Di dalam Al-Qur'an, orang yang menggunakan akalnya diberi sebutan dengan gelar Ulil Albab yaitu orang yang berfikir dan berzikir "Sesungguhnya dalam penciptaan langit dan bumi, dan pergantian malam dan siang terdapat tanda-tanda kebesaran Allah bagi orang yang berakal (Al-Baqarah 190)"
Sosok intelektual Ulil Albab merupakan sosok yang selalu dirindukan oleh kader kader HMI, sosok yang mampu membaca realitas zaman yang ia hadapi. Kemudian dengan itu mengonstruksinya menjadi pikiran-pikiran yang yang benar, sekaligus memberi tawaran-tawaran alternatif untuk memandu jalannya kehidupan umat manusia yang diridhoi oleh Allah SWT.
Tugas dari Intelektual Ulil Albab adalah konsisten mengatakan kebenaran baik kepada sesama kader HMI, kepada Pemerintah, masyarakat yang kehidupanya melenceng dari nilai nilai kebeneran Sunnah dan Al-Qur'an.

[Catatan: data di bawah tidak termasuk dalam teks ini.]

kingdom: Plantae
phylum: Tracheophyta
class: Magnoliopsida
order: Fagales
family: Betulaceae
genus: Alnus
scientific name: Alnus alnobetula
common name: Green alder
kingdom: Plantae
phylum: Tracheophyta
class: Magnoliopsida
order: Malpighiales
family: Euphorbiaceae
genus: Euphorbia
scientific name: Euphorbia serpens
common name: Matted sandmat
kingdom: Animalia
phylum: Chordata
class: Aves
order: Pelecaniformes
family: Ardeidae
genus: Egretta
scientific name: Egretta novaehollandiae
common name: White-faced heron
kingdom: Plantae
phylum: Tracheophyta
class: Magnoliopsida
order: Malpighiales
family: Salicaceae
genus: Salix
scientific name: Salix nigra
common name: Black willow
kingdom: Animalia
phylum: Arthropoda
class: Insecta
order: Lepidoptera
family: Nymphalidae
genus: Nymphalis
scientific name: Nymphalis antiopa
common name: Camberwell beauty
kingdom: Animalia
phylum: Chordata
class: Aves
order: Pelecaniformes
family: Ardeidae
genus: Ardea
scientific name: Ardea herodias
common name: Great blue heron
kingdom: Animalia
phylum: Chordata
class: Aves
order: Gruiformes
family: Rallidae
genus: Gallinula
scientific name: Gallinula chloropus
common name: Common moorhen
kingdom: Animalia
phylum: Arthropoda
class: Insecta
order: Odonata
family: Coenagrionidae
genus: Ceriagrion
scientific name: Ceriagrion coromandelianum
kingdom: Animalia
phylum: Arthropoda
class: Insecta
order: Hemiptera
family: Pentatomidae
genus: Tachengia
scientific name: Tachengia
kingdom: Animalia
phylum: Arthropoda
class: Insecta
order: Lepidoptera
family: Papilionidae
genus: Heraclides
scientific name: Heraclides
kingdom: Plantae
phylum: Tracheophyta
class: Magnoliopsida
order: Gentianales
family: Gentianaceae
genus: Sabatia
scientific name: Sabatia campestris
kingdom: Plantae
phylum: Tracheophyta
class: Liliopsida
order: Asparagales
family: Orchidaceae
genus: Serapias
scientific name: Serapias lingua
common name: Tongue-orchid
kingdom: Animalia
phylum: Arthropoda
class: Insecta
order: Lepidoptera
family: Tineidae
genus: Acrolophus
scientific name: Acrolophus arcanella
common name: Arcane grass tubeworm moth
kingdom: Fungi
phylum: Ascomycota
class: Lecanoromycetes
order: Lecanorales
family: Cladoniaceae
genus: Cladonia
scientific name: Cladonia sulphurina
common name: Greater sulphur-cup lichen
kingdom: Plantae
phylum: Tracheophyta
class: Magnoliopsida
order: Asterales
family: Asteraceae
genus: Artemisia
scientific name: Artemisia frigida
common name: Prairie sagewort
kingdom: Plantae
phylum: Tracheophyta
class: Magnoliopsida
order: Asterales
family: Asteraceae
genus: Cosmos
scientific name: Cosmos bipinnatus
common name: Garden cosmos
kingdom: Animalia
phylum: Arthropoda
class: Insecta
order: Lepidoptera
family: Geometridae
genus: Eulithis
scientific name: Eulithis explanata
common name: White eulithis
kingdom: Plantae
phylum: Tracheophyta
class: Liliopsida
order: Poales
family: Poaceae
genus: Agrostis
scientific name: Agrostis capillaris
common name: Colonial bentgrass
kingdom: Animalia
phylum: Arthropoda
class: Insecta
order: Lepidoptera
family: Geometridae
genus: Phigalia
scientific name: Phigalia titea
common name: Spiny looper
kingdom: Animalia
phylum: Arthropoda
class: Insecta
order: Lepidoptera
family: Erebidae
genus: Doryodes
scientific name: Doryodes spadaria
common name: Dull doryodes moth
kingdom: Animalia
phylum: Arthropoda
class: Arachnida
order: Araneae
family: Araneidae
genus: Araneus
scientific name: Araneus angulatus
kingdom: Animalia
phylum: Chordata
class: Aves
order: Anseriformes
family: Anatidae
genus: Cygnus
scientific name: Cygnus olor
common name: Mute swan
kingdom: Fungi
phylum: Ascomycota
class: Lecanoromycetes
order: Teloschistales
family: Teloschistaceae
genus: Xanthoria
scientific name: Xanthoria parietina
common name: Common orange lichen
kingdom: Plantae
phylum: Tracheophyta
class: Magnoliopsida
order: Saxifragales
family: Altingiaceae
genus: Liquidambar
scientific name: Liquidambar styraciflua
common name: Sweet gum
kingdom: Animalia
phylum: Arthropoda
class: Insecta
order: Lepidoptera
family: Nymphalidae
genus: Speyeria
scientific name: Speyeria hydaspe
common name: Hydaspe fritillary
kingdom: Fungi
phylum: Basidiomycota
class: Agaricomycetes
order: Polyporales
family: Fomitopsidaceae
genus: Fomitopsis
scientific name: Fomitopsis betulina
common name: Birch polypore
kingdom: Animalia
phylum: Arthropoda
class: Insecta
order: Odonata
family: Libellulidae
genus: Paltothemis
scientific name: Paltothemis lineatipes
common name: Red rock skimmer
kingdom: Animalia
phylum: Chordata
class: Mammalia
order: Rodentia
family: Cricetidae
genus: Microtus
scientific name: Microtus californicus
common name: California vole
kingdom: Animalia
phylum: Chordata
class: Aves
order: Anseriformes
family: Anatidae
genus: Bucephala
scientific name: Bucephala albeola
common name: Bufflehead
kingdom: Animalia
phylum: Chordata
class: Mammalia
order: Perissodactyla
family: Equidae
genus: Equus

Maka dari itu harapannya semoga Musda Badko Bali Nusra melahirkan ide ide yang benar benar fokus pada masyarakat lemah, Edward Said sebut sebagai Kelompok Amatir, Kelompok Amatir adalah kelompok dengan aktivitas yang digerakkan oleh kepedulian dan rasa keadilan, bukan digerkan oleh kepentingan pragmatis individu “kepentingan sendiri” Dengan melebur langsung di tengah masyarakat yang terzolimi.